Our research pilot took place in the initial phase of developing the CLARIAH Media Suite. Developing such a complex research environment comes with challenges. One challenge such an ambitious endeavor faces is copyright issues related to the collections involved. It is incredibly challenging for individual archival institutions to reach agreements with publishers, broadcasters and media makers such as journalists and photographers to make collections available either on-site or through their website. Bringing them all together in an encompassing research environment and making them searchable in one interface, brings up new issues that need to be solved both legally and technically (for instance by approaching collections from a central research environment but keep them stored on the servers of the individual archival institutions). Solving such issues takes time, which meant that not all of these issues were solved yet during our project. This meant that comparative search could not be implemented yet in the Media Suite, so we did our pilot research through parallel searches in the individual collections, and by using a previous version of the comparative tool on a much smaller part of the collections.

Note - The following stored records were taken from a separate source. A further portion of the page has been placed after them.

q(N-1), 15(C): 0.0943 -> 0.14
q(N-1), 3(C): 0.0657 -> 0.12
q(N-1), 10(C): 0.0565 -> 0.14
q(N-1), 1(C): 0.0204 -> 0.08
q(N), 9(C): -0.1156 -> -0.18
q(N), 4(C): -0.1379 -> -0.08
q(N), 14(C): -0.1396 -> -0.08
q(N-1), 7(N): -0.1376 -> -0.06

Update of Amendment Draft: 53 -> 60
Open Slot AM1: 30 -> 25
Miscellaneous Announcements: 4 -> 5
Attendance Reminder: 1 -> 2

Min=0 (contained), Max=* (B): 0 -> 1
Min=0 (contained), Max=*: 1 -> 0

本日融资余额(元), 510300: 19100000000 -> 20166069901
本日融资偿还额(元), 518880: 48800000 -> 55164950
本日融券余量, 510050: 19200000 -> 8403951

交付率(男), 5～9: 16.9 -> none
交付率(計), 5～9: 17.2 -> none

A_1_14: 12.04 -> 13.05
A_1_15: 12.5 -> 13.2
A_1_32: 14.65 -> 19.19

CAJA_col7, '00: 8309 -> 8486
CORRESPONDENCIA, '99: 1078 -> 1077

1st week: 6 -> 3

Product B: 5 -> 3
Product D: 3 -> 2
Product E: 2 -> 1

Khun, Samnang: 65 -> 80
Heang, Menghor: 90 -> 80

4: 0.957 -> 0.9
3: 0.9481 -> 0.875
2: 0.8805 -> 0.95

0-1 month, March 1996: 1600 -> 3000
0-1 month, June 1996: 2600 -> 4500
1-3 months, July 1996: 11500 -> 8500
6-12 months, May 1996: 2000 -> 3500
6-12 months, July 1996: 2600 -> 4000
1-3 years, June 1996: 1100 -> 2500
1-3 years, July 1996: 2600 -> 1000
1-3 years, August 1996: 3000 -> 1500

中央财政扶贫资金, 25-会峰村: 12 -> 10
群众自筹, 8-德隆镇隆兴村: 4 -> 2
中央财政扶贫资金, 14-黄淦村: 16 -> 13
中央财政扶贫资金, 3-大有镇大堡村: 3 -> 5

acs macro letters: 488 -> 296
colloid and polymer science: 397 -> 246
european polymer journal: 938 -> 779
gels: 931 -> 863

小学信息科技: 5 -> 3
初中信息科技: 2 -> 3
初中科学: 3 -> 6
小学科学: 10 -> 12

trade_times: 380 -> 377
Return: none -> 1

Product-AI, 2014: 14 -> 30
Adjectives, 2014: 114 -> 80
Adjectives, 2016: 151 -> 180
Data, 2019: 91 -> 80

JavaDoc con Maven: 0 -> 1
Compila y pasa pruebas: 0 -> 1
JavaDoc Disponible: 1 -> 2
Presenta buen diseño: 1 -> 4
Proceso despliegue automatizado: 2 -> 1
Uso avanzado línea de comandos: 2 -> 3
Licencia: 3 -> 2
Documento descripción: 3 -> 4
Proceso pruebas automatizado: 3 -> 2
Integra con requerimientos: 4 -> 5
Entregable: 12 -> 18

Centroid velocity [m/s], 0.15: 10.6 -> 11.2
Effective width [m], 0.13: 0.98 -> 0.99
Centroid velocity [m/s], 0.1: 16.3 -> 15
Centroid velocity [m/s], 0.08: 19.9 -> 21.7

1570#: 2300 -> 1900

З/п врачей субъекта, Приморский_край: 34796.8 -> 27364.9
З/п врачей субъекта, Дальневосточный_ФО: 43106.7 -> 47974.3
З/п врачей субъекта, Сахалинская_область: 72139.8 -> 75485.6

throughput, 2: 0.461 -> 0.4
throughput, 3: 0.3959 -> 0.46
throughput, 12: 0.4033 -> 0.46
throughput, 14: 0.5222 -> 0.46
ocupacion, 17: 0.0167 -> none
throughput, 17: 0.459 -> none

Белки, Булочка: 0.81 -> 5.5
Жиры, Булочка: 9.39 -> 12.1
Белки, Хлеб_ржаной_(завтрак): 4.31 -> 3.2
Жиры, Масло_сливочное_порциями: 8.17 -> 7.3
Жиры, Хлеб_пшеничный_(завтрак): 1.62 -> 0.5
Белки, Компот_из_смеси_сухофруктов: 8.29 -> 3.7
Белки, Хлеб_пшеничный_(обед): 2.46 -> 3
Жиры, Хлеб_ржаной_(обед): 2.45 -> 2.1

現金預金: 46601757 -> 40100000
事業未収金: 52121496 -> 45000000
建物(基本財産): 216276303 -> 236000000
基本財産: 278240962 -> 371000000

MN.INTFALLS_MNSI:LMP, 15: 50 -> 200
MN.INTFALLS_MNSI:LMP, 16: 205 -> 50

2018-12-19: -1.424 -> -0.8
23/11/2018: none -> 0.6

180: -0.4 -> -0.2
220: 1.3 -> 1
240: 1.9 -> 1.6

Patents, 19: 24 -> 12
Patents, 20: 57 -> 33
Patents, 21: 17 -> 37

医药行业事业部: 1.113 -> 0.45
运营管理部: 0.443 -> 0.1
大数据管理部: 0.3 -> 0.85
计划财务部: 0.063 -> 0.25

A major benefit from the Dutch situation compared to other countries, however, is that newspaper and audiovisual collections are quite complete at the Royal Library and the Netherlands Institute for Sound and Vision respectively. While in other countries especially newspapers are part of different public and commercial archives and settings - which makes it even more complicated to link them in a research infrastructure - the Dutch collections are mostly publicly available at a limited number of institutions, which makes it easier to link them and accomplish comparative search options. When this is achieved and the research tools within the Media Suite as well as opportunities to work with the raw data are added, fascinating opportunities for doing intermedia and comparative research are opened up that allow for research on a far larger scale and deeper level than is currently possible.8

What is crucial, though, is keeping in mind that in the construction of such an extensive research infrastructure making collections digitally accessible and (simultaneously) exploring (various) collections is not the ultimate goal. While enabling digital access and facilitating various search opportunities is important in itself - and a major leap forward in comparison with what was possible before digitizing collections - the next step in media and digital humanities research should be to use the infrastructure to do (digital) research that answers pressing research questions in the field of media history and media studies at large. During our pilot project the Clariah Media Suite, and the comparative search recipe in particular, were still under development. But working with the infrastructure and the individual digital archives has shown the potential for further grounding remediation as a theoretical concept and answering research questions related to it that were earlier hard to study empirically.